O peróxido de hidrogénio é, em última análise, o verdadeiro princípio ativo responsável pelo efeito branqueador em ambos os produtos: age libertando radicais livres e compostos oxidantes que rompem as ligações químicas das moléculas cromogénicas responsáveis pela pigmentação, num processo que envolve tanto as manchas superficiais como, em parte, a estrutura mais interna do dente. O peróxido de carbamida, em contrapartida, não é um agente branqueador direto: em contacto com a água e os fluidos orais, decompõe-se em peróxido de hidrogénio e ureia, esta última desprovida de ação branqueadora mas com uma propriedade antibacteriana ligeira.
Uma diferença química relevante diz respeito à velocidade e profundidade de libertação do princípio ativo. O gel à base de peróxido de hidrogénio puro mantém mais de 86% da sua concentração inicial mesmo após 45 minutos de aplicação, um dado que explica tanto a maior rapidez de ação como, ao mesmo tempo, a maior associação com a sensibilidade dentinária pós-tratamento. O peróxido de carbamida, embora contendo a mesma substância ativa, liberta-a de forma mais gradual através de um processo de decomposição progressivo, pelo que a quantidade que efetivamente atinge a câmara pulpar num dado momento é inferior.
No plano da eficácia clínica comparada, a literatura não mostra um vencedor absoluto: alguns ensaios observaram que o uso de alta concentração de peróxido de carbamida no consultório reduziu em parte o problema da sensibilidade dentinária em relação ao peróxido de hidrogénio puro, sem que haja consenso definitivo sobre se um dos dois oferece um resultado estético superior em termos absolutos. A escolha entre os dois princípios ativos depende, portanto, mais do contexto clínico específico — técnica no consultório ou domiciliar, sensibilidade individual do paciente, tempo disponível — do que de uma superioridade intrínseca de um sobre o outro.

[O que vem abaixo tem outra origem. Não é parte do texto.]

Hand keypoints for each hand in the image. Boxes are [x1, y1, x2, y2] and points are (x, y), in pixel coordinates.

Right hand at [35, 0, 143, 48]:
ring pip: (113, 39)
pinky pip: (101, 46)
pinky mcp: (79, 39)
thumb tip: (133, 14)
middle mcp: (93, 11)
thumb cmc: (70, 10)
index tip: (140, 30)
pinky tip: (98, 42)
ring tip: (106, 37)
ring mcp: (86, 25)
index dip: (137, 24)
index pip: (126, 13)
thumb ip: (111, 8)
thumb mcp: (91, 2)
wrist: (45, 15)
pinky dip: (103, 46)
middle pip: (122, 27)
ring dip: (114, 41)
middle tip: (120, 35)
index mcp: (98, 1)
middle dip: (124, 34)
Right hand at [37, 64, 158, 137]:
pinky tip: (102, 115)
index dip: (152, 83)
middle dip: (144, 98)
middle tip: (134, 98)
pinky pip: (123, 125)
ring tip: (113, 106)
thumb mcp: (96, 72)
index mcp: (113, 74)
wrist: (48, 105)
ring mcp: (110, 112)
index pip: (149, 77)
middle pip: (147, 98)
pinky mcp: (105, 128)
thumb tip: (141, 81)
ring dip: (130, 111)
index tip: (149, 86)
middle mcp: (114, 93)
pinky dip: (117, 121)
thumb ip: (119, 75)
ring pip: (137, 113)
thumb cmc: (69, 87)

Do ponto de vista da segurança sobre o esmalte, ambos os princípios ativos são considerados seguros se utilizados nas concentrações e pelos tempos recomendados: não danificam a estrutura mineral do dente de forma permanente, embora concentrações muito elevadas de peróxido de carbamida (à volta de 37%) possam alterar ligeiramente a microdureza das camadas mais externas da dentina, um efeito que a investigação continua a monitorizar nos protocolos de alta concentração.